─── EXERCISE MATERIAL ───
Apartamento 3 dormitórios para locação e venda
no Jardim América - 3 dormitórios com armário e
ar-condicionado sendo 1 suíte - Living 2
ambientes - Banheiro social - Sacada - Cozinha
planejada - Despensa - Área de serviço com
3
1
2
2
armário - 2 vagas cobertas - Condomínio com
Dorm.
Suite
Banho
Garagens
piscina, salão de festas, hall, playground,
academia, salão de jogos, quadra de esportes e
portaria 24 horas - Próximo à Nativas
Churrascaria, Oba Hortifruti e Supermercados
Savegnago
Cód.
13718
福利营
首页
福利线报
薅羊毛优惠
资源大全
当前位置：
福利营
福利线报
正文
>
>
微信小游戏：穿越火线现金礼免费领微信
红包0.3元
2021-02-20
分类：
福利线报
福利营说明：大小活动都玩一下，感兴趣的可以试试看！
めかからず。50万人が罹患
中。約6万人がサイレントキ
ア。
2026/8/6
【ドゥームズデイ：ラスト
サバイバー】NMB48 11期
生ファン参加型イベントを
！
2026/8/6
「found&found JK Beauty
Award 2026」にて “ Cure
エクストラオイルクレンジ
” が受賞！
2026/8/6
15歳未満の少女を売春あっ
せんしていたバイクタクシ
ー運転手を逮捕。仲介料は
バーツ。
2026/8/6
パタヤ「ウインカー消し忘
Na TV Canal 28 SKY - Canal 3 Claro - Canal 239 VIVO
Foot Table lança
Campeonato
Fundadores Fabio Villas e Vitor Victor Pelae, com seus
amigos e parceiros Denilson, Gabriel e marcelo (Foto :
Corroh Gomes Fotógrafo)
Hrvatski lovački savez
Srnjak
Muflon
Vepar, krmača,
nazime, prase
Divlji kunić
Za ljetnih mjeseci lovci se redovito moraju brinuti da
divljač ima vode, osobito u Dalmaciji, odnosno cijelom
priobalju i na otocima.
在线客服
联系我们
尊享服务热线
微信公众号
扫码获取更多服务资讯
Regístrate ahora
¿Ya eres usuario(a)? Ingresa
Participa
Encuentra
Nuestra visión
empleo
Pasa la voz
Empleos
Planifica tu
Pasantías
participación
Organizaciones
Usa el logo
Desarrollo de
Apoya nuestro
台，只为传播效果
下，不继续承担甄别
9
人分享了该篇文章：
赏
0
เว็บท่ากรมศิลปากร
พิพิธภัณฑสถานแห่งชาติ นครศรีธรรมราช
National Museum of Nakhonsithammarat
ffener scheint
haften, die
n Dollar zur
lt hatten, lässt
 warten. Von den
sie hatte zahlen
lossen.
───
─── EXERCISE MATERIAL ───
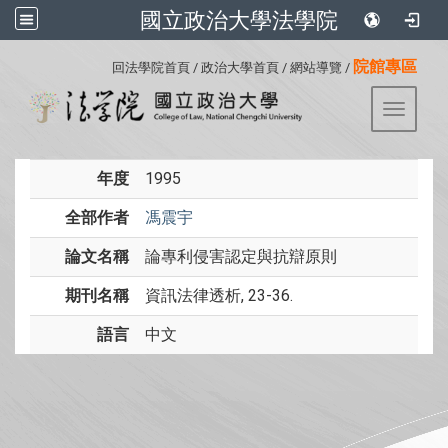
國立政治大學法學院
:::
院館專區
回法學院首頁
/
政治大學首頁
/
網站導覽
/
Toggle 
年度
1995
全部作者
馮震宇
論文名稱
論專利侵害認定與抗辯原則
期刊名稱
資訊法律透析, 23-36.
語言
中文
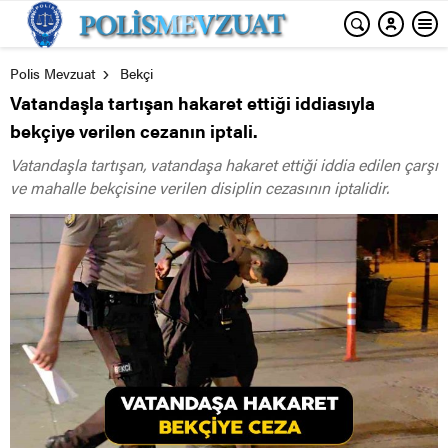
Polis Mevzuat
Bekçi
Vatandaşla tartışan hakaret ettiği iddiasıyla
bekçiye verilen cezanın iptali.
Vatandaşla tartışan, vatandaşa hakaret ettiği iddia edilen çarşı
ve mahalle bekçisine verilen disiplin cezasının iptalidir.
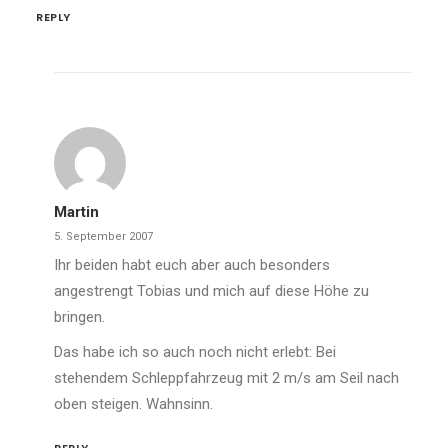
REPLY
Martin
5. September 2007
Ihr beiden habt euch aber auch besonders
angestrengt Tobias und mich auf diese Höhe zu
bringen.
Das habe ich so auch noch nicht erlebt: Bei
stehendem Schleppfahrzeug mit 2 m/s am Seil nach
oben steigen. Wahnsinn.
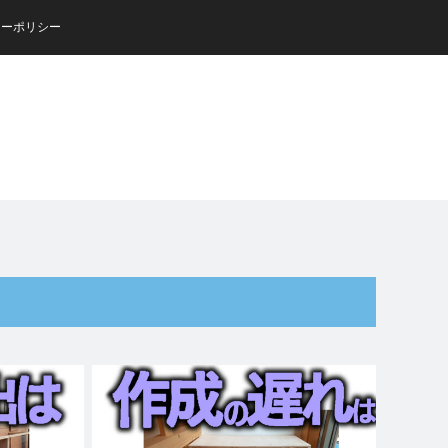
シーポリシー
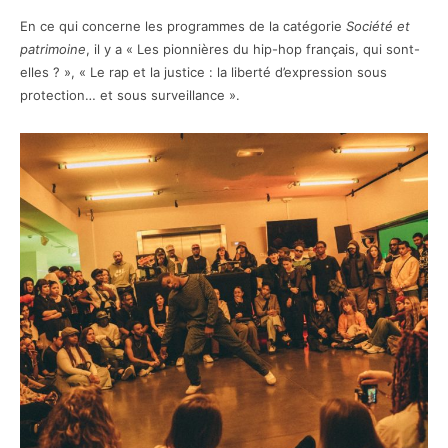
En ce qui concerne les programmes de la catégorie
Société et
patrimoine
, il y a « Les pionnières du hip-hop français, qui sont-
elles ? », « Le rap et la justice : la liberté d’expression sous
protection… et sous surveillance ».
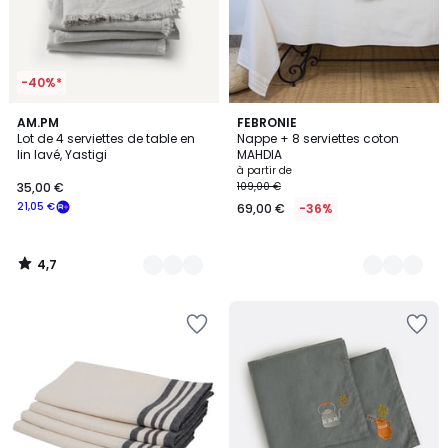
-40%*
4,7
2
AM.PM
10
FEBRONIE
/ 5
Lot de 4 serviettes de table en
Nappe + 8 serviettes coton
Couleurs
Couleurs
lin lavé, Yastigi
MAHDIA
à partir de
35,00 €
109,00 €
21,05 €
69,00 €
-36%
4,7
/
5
───
__WHAT IS BEING ASKED__
Within the records above, tally the lines that contain "Vatandaşla". Give the total and nothing more.

__TASK RESULT__
2